• **Text section**:
BEGIN

I agree with it insofar as charts(indicators) may reflect the information in the PAST. However, charts just cannot reflect the information in the FUTURE. In other words, good pattern has nothing to do with the future bad news. TA just analyzes one of the aspects.

Just when I was typing these words, I came up with the thoughts that TA just gives you a higher chance of being right given anything else constant. am I right? just cannot figure out it thoroughly.

I am just a new comer to the trading world and soemtimes a bit critical and curious about whatever happens in the trading. Thank you for your patience and enlightenment.
 
Hummm....that is because charts are limited only to record what has happened up to the present. You cannot trade the past. You can only trade the present and the future.
 
seesound:

The idea behind technical analysis is that the charts, volume, indicators, or whatever contain patterns of human behavior. The technician looks for those patterns, which repeat and can, to a degree, be anticipated.

That's the idea, anyway. Whether one can apply them effectively to make consistent profits is the debate of many threads on this site. :)
 
Rhody Trader said:
seesound:

The idea behind technical analysis is that the charts, volume, indicators, or whatever contain patterns of human behavior. The technician looks for those patterns, which repeat and can, to a degree, be anticipated.

That's the idea, anyway. Whether one can apply them effectively to make consistent profits is the debate of many threads on this site. :)


Thank you for your replies.
Rhody, you said TA is to explore the repetitive human behaviour, I agree. But how TA can deal with the future information which is separate from human behaviour. (for example, "you can never anticipate the future infomation whatever analysis you use. TA can perform better when status quo" This is only my guess)
 
To SOCRATES: it is very interesting to read your reply. Could you suggest me some reading to prevent me from being one of the nonsense group? I have been looking for such book.Thank you.:)

END

• **Collected material**:
BEGIN

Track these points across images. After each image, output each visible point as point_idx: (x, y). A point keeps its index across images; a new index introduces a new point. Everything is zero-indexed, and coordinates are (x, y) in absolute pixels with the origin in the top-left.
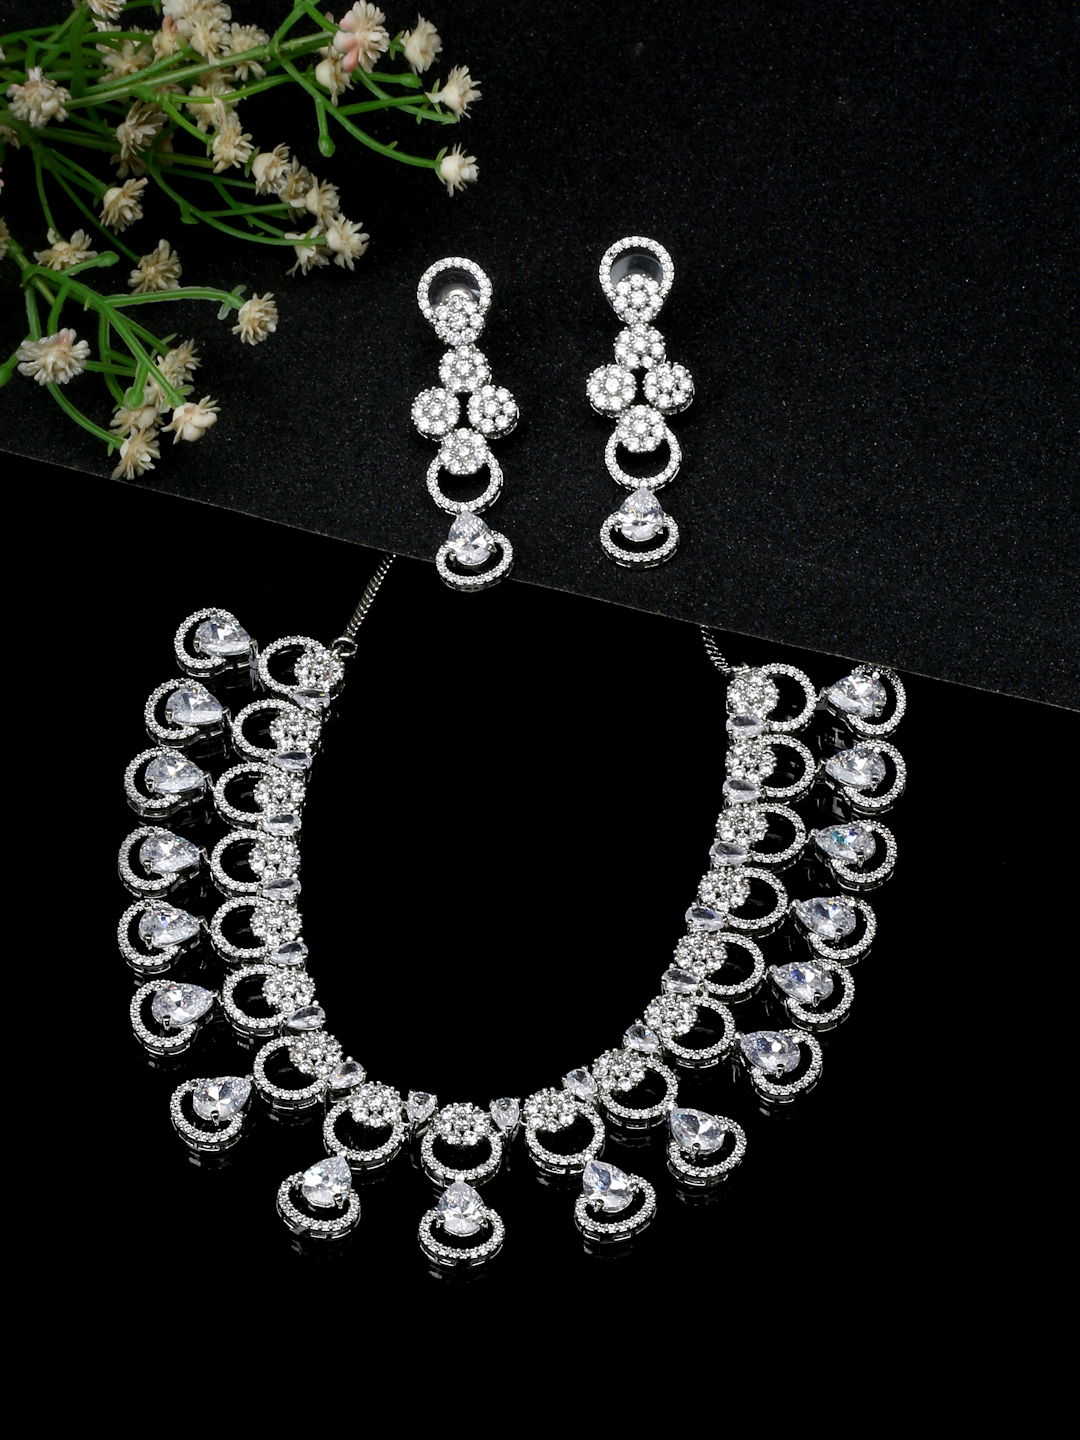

END

• **Work order 1**: List the things that the forum discussion on technical analysis says, in the sentence beginning "The idea behind technical analysis is that," contain patterns of human behavior.
• **Work order 2**: Extend the forum discussion on technical analysis, picking up right after its last post.

• **Written response 1**: charts, volume, indicators

• **Written response 2**:
 
Seesound,

I agree Rhody that you are looking for a pattern that repeats. When one knows the historic probability that the pattern will result in a price move of some magnitude one can predict a reward for entering after the pattern is confirmed.

An element of that repitition that is very important is that it gives you a way of determining when the predicted move has failed ... and thus when you should exit with a loss. Which seems to me to provide the risk side of the equation.

Also you may develop the basis for determining if the pattern, which worked historically, is no longer working.

As an aside, its interesting how many questions etc are now posed almost simulataneously on both T2W and Elite. Makes the discussion about numbers of traders interesting especially when you consider the number of multiple personalities on both boards.
 
seesound said:
Thank you for your replies.
.... But how TA can deal with the future information which is separate from human behaviour. (for example, "you can never anticipate the future infomation whatever analysis you use. TA can perform better when status quo" This is only my guess)

Future information is seperate from human behavior, that's true, but it's humans who react to that information and create price movement. Thus, you are still trying to anticipate behavior.
 
Rhody Trader said:
Future information is seperate from human behavior, that's true, but it's humans who react to that information and create price movement. Thus, you are still trying to anticipate behavior.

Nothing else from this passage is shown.